Selanjutnya pemerintahan Venezuela, di bulan juni, 2005, melakukan pembangunan pembangunan rumah-rumah sakit, Pusat-pusat Diagnosa Terpadu (PDT), dan Ruang Rehabilitasi Terpadu (RRT). Sudah 30 PDT dan RRT dibangun pada tahun 2005 dan akan dilanjutkan dengan pembangunan 600 PDT dan RRT. Kedua program ini merupakan pelengkap dan tambahan bagi klinik-klinik rakyat yang baru yang sebelumnya sudah dibangun. Program ini meliputi semua pelayanan kesehatan secara GRATIS. Dalam poliklinik-poliklinik tersebut ada departemen operasi, penanganan trauma, kesehatan kulit, kejiwaan, terapi bicara, gigi dan bagian jantung.

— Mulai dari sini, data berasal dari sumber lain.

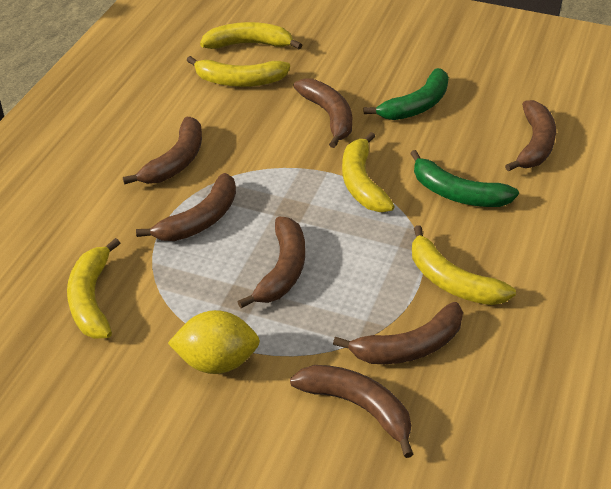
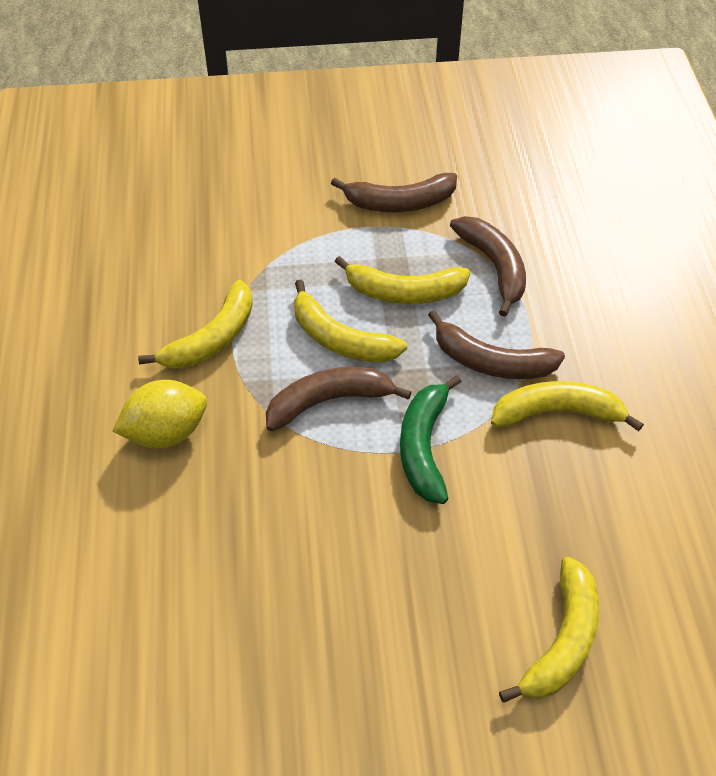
brown banana: 7 -> 4
green banana: 2 -> 1

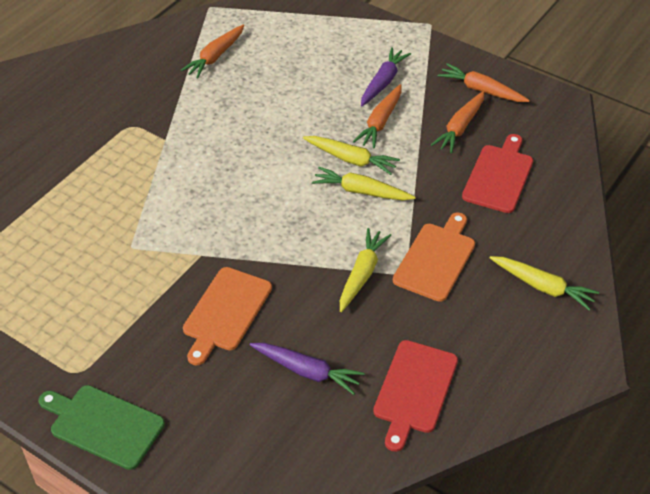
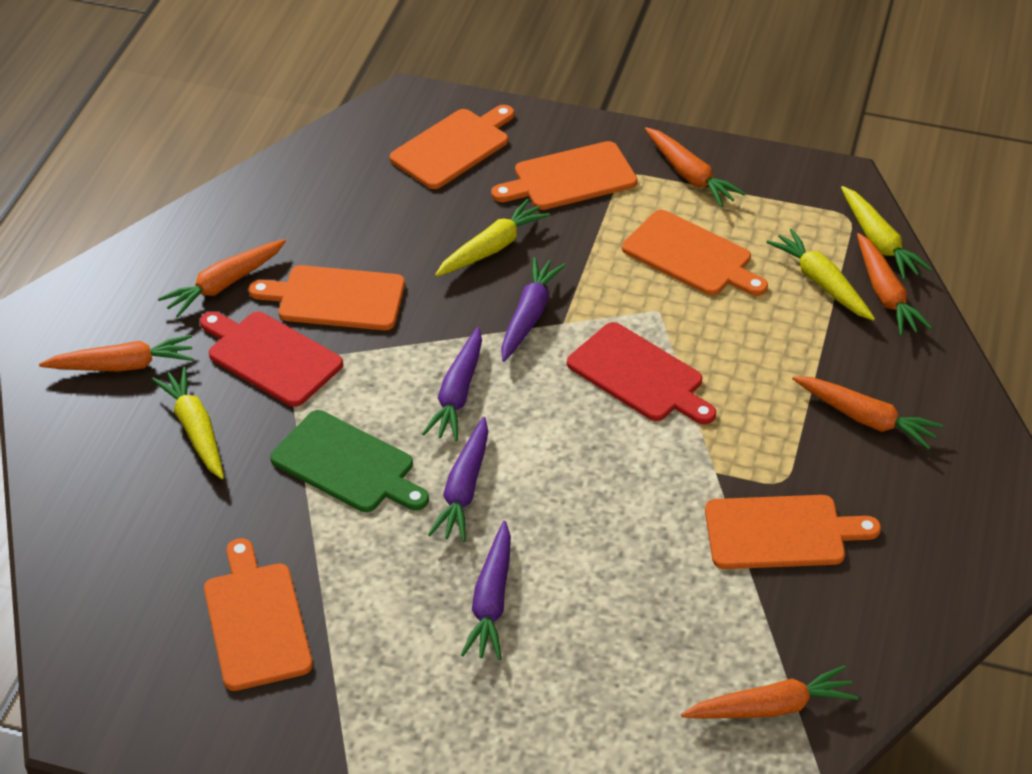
orange carrot: 4 -> 6
orange cutting board: 2 -> 6
purple carrot: 2 -> 4

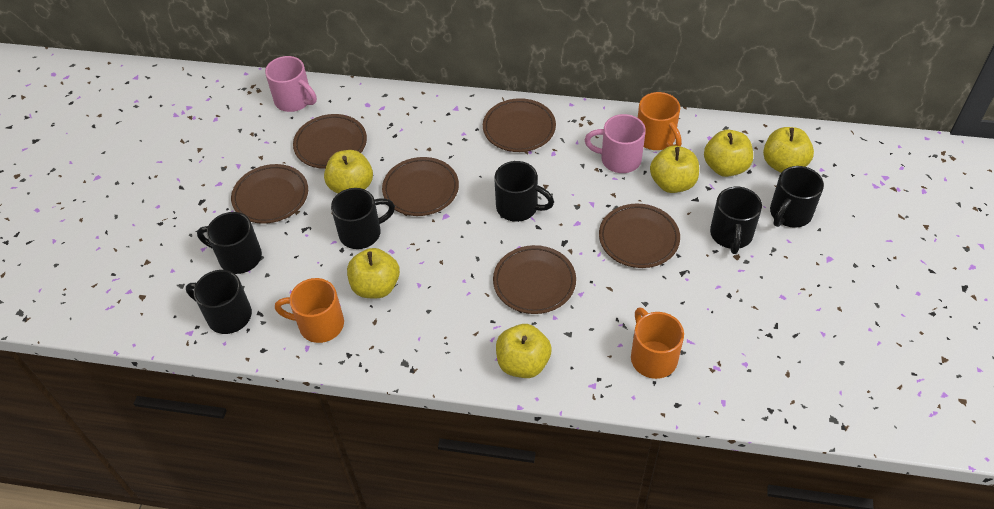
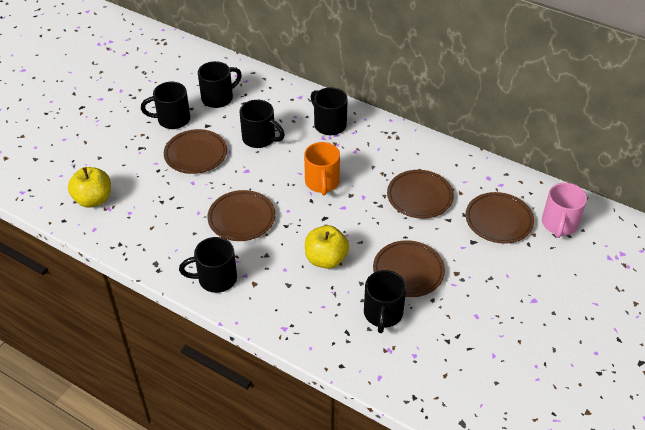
brown plate: 6 -> 5
orange mug: 3 -> 1
pink mug: 2 -> 1
yellow apple: 6 -> 2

Lebih jauh lagi, mereka juga memiliki apotik, laboratorium dan juga mengerjakan berbagai bentuk kerja sosial bekerja sama dengan Komite Kesehatan di area tersebut.

Baru-baru ini pemerintah mengumumkan penyediaan dana sebesar 4,5 milyar dollar (sekitar 40,5 Trilyun rupiah) untuk semua misi sosial (termasuk misi kesehatan) di Venezuela. Anggaran untuk program-program ini selain dari pendapatan minyak PDVSA (perusahaan minyak negara) juga diperoleh dari kredit tambahan yang berasal dari Dana Pembangunan Nasional.

Jika kita lihat dari pengalaman kedua negeri tersebut, tentu banyak hal yang seharusnya bisa dicontoh oleh pemerintah kita agar peduli dengan kehidupan rakyatnya (terutama dalam hal pendidikan dan kesehatannya) sehingga rakyat dapat mengamalkan hidup yang sehat.